### Required task
Reproduce each line of the records below verbatim, in the same order and with nothing added or changed.

### Excerpted records
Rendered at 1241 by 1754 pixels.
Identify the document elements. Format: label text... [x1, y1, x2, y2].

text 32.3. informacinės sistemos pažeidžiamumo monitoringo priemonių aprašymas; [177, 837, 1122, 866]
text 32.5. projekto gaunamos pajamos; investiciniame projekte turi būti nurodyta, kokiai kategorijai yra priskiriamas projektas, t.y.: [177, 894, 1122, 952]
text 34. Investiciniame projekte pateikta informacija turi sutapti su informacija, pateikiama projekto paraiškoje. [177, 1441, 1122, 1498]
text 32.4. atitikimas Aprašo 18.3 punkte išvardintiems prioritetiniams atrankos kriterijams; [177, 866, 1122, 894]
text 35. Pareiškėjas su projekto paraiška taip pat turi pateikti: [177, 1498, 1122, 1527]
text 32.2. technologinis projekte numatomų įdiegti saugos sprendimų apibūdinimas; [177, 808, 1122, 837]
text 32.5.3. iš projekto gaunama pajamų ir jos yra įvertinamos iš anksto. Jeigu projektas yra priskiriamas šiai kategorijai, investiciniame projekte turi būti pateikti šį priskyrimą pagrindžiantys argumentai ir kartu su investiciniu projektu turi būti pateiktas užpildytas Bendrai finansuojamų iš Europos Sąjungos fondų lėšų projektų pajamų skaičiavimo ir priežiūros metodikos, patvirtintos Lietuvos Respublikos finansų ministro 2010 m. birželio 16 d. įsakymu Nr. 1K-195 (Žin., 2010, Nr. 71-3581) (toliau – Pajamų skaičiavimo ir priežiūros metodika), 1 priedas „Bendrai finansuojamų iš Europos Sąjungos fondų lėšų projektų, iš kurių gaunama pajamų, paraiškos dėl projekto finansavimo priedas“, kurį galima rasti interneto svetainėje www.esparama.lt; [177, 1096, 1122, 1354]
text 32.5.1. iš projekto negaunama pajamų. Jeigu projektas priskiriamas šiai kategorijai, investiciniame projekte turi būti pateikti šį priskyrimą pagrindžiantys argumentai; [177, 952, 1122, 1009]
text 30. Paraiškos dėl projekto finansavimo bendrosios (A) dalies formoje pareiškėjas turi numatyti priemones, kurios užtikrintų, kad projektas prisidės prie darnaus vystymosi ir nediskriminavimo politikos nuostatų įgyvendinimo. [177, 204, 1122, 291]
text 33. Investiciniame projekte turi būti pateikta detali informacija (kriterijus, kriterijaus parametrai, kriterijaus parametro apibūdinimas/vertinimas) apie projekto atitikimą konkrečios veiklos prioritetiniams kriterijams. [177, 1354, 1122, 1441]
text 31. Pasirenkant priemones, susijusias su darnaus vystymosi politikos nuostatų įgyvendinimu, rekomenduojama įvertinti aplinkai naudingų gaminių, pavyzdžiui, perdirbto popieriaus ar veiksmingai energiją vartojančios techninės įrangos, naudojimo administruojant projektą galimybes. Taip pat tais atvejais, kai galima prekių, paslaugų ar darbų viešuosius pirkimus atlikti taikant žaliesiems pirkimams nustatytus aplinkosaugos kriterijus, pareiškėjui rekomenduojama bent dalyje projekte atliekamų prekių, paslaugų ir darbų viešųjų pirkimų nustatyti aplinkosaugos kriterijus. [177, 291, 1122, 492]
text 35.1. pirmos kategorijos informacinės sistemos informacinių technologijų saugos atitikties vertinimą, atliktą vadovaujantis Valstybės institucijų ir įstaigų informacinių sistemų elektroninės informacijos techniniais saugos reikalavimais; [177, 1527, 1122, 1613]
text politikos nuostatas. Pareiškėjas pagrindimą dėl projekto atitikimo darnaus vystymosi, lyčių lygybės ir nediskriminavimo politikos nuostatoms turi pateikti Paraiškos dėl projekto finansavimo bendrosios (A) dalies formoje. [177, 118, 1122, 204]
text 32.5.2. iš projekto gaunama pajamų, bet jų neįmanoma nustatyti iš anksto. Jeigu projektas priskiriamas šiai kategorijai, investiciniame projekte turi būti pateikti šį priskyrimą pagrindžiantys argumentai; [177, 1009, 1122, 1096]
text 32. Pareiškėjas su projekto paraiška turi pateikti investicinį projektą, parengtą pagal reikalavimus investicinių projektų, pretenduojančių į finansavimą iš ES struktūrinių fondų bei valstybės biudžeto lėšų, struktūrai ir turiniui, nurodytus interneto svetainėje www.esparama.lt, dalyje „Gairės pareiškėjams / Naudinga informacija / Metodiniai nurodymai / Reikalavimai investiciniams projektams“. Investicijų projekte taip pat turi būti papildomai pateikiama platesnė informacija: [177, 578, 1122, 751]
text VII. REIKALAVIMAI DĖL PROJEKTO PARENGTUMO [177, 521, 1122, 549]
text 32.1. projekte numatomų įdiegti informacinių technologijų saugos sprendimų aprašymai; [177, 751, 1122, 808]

### Finished answer
Rendered at 1241 by 1754 pixels.
Identify the document elements. Format: label text... [x1, y1, x2, y2].

text 32.3. informacinės sistemos pažeidžiamumo monitoringo priemonių aprašymas; [177, 837, 1122, 866]
text 32.5. projekto gaunamos pajamos; investiciniame projekte turi būti nurodyta, kokiai kategorijai yra priskiriamas projektas, t.y.: [177, 894, 1122, 952]
text 34. Investiciniame projekte pateikta informacija turi sutapti su informacija, pateikiama projekto paraiškoje. [177, 1441, 1122, 1498]
text 32.4. atitikimas Aprašo 18.3 punkte išvardintiems prioritetiniams atrankos kriterijams; [177, 866, 1122, 894]
text 35. Pareiškėjas su projekto paraiška taip pat turi pateikti: [177, 1498, 1122, 1527]
text 32.2. technologinis projekte numatomų įdiegti saugos sprendimų apibūdinimas; [177, 808, 1122, 837]
text 32.5.3. iš projekto gaunama pajamų ir jos yra įvertinamos iš anksto. Jeigu projektas yra priskiriamas šiai kategorijai, investiciniame projekte turi būti pateikti šį priskyrimą pagrindžiantys argumentai ir kartu su investiciniu projektu turi būti pateiktas užpildytas Bendrai finansuojamų iš Europos Sąjungos fondų lėšų projektų pajamų skaičiavimo ir priežiūros metodikos, patvirtintos Lietuvos Respublikos finansų ministro 2010 m. birželio 16 d. įsakymu Nr. 1K-195 (Žin., 2010, Nr. 71-3581) (toliau – Pajamų skaičiavimo ir priežiūros metodika), 1 priedas „Bendrai finansuojamų iš Europos Sąjungos fondų lėšų projektų, iš kurių gaunama pajamų, paraiškos dėl projekto finansavimo priedas“, kurį galima rasti interneto svetainėje www.esparama.lt; [177, 1096, 1122, 1354]
text 32.5.1. iš projekto negaunama pajamų. Jeigu projektas priskiriamas šiai kategorijai, investiciniame projekte turi būti pateikti šį priskyrimą pagrindžiantys argumentai; [177, 952, 1122, 1009]
text 30. Paraiškos dėl projekto finansavimo bendrosios (A) dalies formoje pareiškėjas turi numatyti priemones, kurios užtikrintų, kad projektas prisidės prie darnaus vystymosi ir nediskriminavimo politikos nuostatų įgyvendinimo. [177, 204, 1122, 291]
text 33. Investiciniame projekte turi būti pateikta detali informacija (kriterijus, kriterijaus parametrai, kriterijaus parametro apibūdinimas/vertinimas) apie projekto atitikimą konkrečios veiklos prioritetiniams kriterijams. [177, 1354, 1122, 1441]
text 31. Pasirenkant priemones, susijusias su darnaus vystymosi politikos nuostatų įgyvendinimu, rekomenduojama įvertinti aplinkai naudingų gaminių, pavyzdžiui, perdirbto popieriaus ar veiksmingai energiją vartojančios techninės įrangos, naudojimo administruojant projektą galimybes. Taip pat tais atvejais, kai galima prekių, paslaugų ar darbų viešuosius pirkimus atlikti taikant žaliesiems pirkimams nustatytus aplinkosaugos kriterijus, pareiškėjui rekomenduojama bent dalyje projekte atliekamų prekių, paslaugų ir darbų viešųjų pirkimų nustatyti aplinkosaugos kriterijus. [177, 291, 1122, 492]
text 35.1. pirmos kategorijos informacinės sistemos informacinių technologijų saugos atitikties vertinimą, atliktą vadovaujantis Valstybės institucijų ir įstaigų informacinių sistemų elektroninės informacijos techniniais saugos reikalavimais; [177, 1527, 1122, 1613]
text politikos nuostatas. Pareiškėjas pagrindimą dėl projekto atitikimo darnaus vystymosi, lyčių lygybės ir nediskriminavimo politikos nuostatoms turi pateikti Paraiškos dėl projekto finansavimo bendrosios (A) dalies formoje. [177, 118, 1122, 204]
text 32.5.2. iš projekto gaunama pajamų, bet jų neįmanoma nustatyti iš anksto. Jeigu projektas priskiriamas šiai kategorijai, investiciniame projekte turi būti pateikti šį priskyrimą pagrindžiantys argumentai; [177, 1009, 1122, 1096]
text 32. Pareiškėjas su projekto paraiška turi pateikti investicinį projektą, parengtą pagal reikalavimus investicinių projektų, pretenduojančių į finansavimą iš ES struktūrinių fondų bei valstybės biudžeto lėšų, struktūrai ir turiniui, nurodytus interneto svetainėje www.esparama.lt, dalyje „Gairės pareiškėjams / Naudinga informacija / Metodiniai nurodymai / Reikalavimai investiciniams projektams“. Investicijų projekte taip pat turi būti papildomai pateikiama platesnė informacija: [177, 578, 1122, 751]
text VII. REIKALAVIMAI DĖL PROJEKTO PARENGTUMO [177, 521, 1122, 549]
text 32.1. projekte numatomų įdiegti informacinių technologijų saugos sprendimų aprašymai; [177, 751, 1122, 808]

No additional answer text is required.